崩界
新作です。
書きためた所までは、毎日投稿する予定です。
光が消えて夜が訪れ、陸は砂と化し、空気が死に侵食され、海は干上がった。
神が、精霊が、世界が死んだ。
崩壊を待たずに殺されてしまった世界で、宙に浮く人影が三つ。
狂ったように笑い続ける小さな少女と、苦渋に表情を歪める白ずくめの少年。
二人は、世界が死んでもなお殺しあいを止めることはなかった。
逆に、少年の側にいる青髪の少女は、幼さの残る人間離れした美貌を恐怖に染めている。
攻撃の余波が掠めるだけで、今にも消えてなくなってしまうかのような儚さがあった。しかし決して、彼女は弱い存在ではない。
むしろ、この世界の人間の中でも屈指の強さを誇った。
だが、星が降り、炎がそれを焼滅させ、隙があらば死を呼ぶ絶叫が響く中、彼女は無力だった。
周りを気にせずに神気を解放した〈大神〉と〈神子〉の前に全ての生命は無力だ。
半透明の黒のレース、フリル、リボンをふんだんにあしらったゴシックアンドロリータを着た黒目黒髪の少女は、黒く染まった死の神気を撒き散らす。
放つ攻撃は、一触れで相手に死をもたらし、世界すらも殺す〈死と夜を司る大神〉、それが彼女だ。
対する少年は純白だ。
放つ神気は万物を癒し、この死んだ世界内で唯一少年の周囲だけは、生命の生存が許される。
首に巻かれた白のマフラーと、羽織られた白のコートは攻撃の余波で翻り、ほつれようが破けようが、即座に修復されていく。

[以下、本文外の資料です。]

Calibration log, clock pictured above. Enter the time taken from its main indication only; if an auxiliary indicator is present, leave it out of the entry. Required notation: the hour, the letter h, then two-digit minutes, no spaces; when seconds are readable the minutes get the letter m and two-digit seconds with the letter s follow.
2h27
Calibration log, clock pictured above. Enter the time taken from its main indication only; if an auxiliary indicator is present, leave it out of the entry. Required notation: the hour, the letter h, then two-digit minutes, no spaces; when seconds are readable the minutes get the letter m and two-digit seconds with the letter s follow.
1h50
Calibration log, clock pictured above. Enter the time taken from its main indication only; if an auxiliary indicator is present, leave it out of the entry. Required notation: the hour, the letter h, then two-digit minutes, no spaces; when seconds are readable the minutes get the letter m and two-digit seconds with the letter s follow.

恐怖で動けない少女を守るためか、光速を越えて放たれる攻撃を避けるのは無理だと悟ったのか。少年は全ての即死攻撃をその身に受ける。
だが、万物を癒し、持ち主を蘇生すらさせるその神気は、少年に永遠の生を与える。
文字通り生死の境を行来しながら、素早く作成される巨大にして緻密な魔法陣と、繊細にして膨大な魔法紋から、少年は魔法を放つ。
蒼炎が、黒雷が、白氷が、龍を模して鎌首をもたげ、砂塵が、爆風が、閃光が、竜の咆哮を模して飛来する。
そのことごとくを〈大神〉の神気は殺し尽くす。
終わりの見えないこの戦いの中、それでも少年は、永劫を生きる〈大神〉に想いを告げた。
「絶対に殺す! クソババアァァァァ!!」
潰れた喉は、瞬く間に癒された。